Оказывается лошадь Муслюм пила из поднесённого мамой ведёрка с водой и вдруг чихнула, обдав колено Марины брызгами слюны. Во извинение столь неучтивого поступка возчик запряг Муслюм в тележку с навесом от солнца, надел уздечку с кисточками и бубенчиками, лихо прокатил вас до пляжа и обратно. На прощанье отвязал с упряжи самую пышную шерстяную кисточку, подарил.
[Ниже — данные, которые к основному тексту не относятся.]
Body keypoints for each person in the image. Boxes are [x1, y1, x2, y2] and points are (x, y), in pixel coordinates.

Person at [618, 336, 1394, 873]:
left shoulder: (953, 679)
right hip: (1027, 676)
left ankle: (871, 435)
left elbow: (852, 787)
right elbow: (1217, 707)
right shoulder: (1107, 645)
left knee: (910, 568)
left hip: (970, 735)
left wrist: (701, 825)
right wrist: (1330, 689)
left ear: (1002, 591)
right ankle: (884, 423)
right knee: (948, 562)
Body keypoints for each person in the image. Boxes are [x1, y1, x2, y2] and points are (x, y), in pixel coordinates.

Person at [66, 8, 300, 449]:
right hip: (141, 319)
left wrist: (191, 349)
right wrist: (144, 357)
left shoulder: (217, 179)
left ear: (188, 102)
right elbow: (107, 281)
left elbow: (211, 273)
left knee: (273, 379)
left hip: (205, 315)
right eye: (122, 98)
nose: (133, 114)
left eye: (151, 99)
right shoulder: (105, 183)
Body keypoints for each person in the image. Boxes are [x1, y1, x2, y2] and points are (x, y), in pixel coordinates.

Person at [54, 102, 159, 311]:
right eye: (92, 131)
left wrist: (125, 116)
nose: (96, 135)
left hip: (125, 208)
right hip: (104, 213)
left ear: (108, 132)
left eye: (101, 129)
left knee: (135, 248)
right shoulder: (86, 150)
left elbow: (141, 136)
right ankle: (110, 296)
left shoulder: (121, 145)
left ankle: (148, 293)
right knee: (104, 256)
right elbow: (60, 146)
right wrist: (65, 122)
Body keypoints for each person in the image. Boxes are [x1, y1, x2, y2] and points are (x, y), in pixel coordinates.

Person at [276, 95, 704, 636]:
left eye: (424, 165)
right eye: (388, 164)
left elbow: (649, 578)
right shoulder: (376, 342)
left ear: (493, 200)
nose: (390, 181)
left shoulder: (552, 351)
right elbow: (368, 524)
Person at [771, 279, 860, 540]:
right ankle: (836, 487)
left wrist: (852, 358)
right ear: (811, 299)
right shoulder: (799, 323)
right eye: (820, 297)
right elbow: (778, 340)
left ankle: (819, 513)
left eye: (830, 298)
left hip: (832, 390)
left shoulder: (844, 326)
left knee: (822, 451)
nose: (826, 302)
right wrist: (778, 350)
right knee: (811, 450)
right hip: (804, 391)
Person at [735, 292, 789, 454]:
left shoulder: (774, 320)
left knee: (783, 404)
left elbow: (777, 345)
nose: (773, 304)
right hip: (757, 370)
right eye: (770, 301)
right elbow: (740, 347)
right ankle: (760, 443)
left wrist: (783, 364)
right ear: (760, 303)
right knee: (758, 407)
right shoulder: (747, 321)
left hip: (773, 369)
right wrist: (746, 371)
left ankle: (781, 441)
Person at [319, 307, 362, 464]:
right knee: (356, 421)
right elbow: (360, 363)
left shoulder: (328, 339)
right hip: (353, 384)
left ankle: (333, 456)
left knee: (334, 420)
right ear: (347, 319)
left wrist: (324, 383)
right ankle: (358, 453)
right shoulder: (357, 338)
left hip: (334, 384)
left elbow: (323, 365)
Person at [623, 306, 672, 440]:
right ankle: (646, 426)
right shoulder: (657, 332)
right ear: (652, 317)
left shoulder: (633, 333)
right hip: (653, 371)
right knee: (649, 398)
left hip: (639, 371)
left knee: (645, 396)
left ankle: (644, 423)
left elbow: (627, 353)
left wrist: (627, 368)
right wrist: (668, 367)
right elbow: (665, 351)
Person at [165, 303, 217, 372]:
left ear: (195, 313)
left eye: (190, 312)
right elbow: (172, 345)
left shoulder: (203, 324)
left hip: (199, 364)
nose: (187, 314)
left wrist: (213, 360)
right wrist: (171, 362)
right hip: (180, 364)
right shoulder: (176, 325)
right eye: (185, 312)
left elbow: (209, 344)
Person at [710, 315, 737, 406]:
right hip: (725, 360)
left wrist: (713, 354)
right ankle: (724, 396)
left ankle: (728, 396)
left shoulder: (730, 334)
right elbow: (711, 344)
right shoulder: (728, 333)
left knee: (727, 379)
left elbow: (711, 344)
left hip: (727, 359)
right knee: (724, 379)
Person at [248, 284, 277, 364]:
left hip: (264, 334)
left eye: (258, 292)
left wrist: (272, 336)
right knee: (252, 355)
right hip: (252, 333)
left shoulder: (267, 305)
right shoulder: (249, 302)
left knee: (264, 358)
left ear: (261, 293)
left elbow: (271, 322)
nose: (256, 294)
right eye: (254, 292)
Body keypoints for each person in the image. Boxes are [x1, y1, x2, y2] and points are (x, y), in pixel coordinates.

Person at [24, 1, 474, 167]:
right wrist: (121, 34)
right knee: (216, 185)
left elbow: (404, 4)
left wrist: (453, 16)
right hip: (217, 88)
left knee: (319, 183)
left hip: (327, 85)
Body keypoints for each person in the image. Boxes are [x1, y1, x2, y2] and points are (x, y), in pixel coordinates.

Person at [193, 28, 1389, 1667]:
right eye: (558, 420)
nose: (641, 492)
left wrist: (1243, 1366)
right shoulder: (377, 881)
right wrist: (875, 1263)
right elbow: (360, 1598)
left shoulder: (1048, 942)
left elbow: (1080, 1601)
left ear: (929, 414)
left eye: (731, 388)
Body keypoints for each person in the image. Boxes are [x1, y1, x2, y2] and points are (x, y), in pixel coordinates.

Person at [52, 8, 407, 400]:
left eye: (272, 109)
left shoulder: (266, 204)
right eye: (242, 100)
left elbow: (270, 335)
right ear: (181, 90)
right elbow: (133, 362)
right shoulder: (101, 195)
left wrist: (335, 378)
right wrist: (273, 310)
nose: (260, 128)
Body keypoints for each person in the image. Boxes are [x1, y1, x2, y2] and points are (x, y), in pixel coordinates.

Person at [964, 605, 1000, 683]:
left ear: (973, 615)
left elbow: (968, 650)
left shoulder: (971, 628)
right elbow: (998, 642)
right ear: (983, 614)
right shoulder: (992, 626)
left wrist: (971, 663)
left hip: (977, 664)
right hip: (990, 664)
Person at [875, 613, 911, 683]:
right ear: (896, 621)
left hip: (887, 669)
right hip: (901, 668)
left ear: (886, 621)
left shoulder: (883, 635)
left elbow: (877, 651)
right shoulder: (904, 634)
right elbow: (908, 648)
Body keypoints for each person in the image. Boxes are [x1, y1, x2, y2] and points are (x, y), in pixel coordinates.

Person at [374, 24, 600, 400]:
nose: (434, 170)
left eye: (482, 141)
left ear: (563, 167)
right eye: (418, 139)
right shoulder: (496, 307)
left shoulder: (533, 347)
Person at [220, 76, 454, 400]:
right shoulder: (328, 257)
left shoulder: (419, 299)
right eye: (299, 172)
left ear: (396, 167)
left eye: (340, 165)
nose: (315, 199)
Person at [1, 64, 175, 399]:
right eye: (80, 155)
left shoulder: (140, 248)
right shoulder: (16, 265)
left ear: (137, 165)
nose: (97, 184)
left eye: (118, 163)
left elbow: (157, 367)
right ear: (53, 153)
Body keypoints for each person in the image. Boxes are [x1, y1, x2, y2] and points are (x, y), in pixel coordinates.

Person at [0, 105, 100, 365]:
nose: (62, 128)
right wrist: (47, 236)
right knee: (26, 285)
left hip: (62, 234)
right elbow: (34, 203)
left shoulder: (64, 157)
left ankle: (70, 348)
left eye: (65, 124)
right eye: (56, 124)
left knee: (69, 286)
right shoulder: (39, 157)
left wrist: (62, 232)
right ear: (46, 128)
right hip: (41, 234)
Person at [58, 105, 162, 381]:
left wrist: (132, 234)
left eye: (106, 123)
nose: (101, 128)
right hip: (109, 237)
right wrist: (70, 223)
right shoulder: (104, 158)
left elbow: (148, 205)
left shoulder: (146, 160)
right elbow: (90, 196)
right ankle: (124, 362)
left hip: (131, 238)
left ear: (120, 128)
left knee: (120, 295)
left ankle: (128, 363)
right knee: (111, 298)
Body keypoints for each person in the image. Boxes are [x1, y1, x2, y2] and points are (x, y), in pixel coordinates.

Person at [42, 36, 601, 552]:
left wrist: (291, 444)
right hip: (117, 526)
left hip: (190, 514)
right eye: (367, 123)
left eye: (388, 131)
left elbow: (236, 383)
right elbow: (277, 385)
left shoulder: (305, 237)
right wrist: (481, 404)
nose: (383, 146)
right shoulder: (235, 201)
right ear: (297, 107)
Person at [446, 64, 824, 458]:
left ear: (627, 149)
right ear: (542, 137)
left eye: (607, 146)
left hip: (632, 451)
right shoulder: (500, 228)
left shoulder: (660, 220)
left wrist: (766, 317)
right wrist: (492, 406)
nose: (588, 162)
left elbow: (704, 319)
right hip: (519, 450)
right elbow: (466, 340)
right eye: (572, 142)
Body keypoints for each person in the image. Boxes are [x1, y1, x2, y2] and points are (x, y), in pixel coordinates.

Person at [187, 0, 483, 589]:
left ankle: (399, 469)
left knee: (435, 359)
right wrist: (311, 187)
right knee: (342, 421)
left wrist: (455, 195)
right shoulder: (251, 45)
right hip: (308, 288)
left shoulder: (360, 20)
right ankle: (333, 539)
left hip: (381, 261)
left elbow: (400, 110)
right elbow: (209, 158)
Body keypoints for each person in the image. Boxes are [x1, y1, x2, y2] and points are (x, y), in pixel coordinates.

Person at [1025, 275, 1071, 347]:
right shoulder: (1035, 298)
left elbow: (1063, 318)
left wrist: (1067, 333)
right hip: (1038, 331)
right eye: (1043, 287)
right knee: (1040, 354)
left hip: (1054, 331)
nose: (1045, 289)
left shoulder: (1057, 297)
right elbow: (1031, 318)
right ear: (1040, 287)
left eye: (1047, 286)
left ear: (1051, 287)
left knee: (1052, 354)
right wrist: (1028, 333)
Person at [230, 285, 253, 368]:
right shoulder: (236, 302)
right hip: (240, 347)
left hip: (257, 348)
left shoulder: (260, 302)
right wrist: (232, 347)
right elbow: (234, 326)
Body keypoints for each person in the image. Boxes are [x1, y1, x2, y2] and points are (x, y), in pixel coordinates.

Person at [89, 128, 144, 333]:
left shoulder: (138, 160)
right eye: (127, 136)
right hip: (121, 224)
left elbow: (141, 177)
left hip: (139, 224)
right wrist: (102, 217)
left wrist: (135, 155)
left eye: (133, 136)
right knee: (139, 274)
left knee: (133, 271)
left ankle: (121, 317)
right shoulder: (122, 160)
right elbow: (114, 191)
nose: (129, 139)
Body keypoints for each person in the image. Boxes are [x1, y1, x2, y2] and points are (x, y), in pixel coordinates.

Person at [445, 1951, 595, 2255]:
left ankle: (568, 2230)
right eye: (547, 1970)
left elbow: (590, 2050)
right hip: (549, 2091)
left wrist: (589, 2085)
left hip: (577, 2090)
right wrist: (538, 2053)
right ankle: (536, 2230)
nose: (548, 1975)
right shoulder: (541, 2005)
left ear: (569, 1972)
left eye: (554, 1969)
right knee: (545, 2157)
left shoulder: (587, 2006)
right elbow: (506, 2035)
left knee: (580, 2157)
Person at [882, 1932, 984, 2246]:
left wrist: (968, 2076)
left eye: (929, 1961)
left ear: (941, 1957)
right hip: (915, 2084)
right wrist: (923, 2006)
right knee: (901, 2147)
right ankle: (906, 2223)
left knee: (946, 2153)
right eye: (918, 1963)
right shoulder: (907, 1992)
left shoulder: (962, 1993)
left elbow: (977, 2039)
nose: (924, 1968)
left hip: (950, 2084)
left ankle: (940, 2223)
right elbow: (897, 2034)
Однако сколь же странны бывают повороты жизни!
Появление красной кисточки, положенной тобою на мою ладонь, рывком вышибло меня из опостылевшего полудохлого состояния. Я буквально подскочил с раскладушки.
Эта самая кисточка – копия той, что до недавнего времени висела у нас в Москве над дверью, ведущей в твою комнату.
Между прочим, когда я привёз тебя из роддома, я часто покачивал этим ярким предметом перед твоими глазами. Ты следила за ним, улыбалась, потом тянула к нему ручки.
А теперь подивись вместе со мною одной истории.
Ещё в те годы, когда я раз в неделю по вечерам ходил заниматься диковинными на первый взгляд вещами в полуподпольную лабораторию парапсихологии, о чём ты можешь подробно прочесть в моей первой большой книге "Здесь и теперь", как–то поздним зимним вечером руководитель этого учреждения – его фамилия Йовайша – вдруг пригласил меня к себе в гости. Как выяснилось, жил он неподалёку, через три дома от лаборатории.
Он на самом деле никогда ничего не делал "вдруг", всякому событию намечал время и место, никогда ничего до конца не объяснял, предоставляя другому додумывать, терзаться в поисках смысла происходящего.